Costa Rican author (1931–2013)

Samuel Rovinski Cruszco was a Costa Rican author of plays, novels, short stories, and essays.

== Early life ==

Samuel Rovinski attended primary and secondary schools in San José and obtained a degree in civil engineering from the National Autonomous University of Mexico. Rovinski founded and managed a construction company in Costa Rica. He was also a member of the Costa Rican intellectual community.
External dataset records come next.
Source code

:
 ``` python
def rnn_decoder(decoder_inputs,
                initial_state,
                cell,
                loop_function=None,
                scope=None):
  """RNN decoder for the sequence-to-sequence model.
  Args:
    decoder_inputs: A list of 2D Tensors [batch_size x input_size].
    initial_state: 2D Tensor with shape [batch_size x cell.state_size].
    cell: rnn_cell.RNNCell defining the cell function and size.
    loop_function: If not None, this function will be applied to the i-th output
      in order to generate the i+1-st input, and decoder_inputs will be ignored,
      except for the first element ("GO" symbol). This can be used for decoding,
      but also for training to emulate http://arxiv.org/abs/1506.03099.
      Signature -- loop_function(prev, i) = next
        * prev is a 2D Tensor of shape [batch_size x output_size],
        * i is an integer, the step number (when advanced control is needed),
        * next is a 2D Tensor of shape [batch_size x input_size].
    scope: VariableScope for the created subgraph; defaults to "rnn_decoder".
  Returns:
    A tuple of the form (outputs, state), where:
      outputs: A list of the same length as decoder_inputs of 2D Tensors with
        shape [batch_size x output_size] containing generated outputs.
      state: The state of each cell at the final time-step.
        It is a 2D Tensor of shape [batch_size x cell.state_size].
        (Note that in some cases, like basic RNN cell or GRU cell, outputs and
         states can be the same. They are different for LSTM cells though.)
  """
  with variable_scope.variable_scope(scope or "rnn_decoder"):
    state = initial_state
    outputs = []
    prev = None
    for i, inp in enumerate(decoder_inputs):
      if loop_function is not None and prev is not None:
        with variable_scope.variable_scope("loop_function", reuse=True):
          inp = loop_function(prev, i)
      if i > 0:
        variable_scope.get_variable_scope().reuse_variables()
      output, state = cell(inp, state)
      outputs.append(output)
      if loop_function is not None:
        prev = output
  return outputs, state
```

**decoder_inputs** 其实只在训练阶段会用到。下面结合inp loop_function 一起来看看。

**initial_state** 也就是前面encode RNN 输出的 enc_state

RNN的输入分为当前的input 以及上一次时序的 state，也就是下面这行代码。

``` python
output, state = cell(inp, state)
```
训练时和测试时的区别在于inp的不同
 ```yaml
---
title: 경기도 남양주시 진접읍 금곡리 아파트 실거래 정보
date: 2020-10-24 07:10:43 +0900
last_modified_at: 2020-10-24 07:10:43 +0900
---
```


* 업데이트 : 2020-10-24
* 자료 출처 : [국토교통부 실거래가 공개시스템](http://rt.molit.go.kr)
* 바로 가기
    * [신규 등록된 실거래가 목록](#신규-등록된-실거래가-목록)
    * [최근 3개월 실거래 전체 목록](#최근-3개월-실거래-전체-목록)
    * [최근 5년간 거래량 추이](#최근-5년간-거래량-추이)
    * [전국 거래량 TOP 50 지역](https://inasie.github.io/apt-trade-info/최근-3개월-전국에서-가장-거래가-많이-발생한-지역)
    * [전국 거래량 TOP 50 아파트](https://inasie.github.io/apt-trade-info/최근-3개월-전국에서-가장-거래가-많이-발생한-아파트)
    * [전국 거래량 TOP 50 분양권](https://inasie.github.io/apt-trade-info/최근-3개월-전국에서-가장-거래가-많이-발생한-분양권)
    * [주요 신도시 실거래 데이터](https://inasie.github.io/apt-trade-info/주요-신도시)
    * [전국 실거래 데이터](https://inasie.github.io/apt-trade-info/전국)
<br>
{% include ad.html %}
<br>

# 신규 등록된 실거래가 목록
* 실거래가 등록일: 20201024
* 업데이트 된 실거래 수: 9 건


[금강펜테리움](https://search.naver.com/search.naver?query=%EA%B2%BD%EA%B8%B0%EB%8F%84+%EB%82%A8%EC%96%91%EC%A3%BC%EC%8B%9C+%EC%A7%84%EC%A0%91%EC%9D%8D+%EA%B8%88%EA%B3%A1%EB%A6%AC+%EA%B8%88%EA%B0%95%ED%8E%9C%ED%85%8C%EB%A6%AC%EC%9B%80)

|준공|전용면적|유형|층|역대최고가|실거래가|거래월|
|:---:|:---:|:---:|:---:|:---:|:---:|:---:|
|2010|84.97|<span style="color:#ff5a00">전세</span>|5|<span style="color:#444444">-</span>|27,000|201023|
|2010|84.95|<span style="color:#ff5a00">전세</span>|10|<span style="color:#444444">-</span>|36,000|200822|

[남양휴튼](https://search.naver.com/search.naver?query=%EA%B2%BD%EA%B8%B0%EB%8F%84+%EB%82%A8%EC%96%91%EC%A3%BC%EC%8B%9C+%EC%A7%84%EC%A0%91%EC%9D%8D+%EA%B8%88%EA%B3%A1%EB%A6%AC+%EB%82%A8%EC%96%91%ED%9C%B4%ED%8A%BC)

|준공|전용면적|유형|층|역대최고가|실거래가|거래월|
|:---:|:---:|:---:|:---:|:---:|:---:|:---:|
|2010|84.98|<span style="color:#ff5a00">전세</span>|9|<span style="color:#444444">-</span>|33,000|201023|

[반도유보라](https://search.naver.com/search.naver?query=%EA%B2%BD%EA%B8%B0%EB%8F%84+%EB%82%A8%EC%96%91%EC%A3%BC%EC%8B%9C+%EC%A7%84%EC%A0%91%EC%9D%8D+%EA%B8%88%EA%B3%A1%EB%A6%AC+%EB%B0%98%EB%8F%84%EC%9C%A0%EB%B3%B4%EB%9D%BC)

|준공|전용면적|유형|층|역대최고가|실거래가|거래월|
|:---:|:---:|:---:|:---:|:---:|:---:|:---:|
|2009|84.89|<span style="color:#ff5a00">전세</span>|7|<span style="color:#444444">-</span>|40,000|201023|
== Early works in theater ==

Rovinski authored many plays during his time.

== Plays ==

La Atlántida is a three-act play written in 1960 and recipient of honorary mention at the Juegos Florales Centroamericanos (Literary Competition of Central America) held in Guatemala in 1960. Los agitadores (The Agitators), written in 1964, earned the playwright honorary mention. Gobierno de alcoba (Bedroom Government) is a play in which Rovinski portrays how rightist and leftist dictators manipulate the people of their countries. Gobierno de alcoba was staged in 1967 at the Teatro Nacional. The play was directed by Andrés Saénz and Daniel Gallegos. A second staging of this play was presented by the grupo Israelita de Teatro (GIT). El laberinto (The Labyrinth) (1967) was staged at the Teatro Nacional in 1969 under the direction of Esteban polls, and Las fisgonas de Paso Ancho (The Snoopers of Paso Ancho) (1971) was staged that same year at the Escuela República de Haití in Paso Ancho by the Teatro Estudiantil Universitario (Student's University Theater). Rovinski's play 'El Martirio del Pastor' ('The Pastor's Martyrdom') was produced in 1988 at the Public Theater in New York.

== Final years ==

He served for several years as CEO of the National Theatre of Costa Rica and a member of the Costa Rican Language Academy. In 2007, he published the Genesis (Theater) under the seal of the Editorial Costa Rica. After establishing that, he later died on 31 August 2013.

== Legacy ==

His play Las Figonas de Paso Ancho was adapted into a TV series and a celebrity comics series, drawn by Hugo Díaz Jiménez.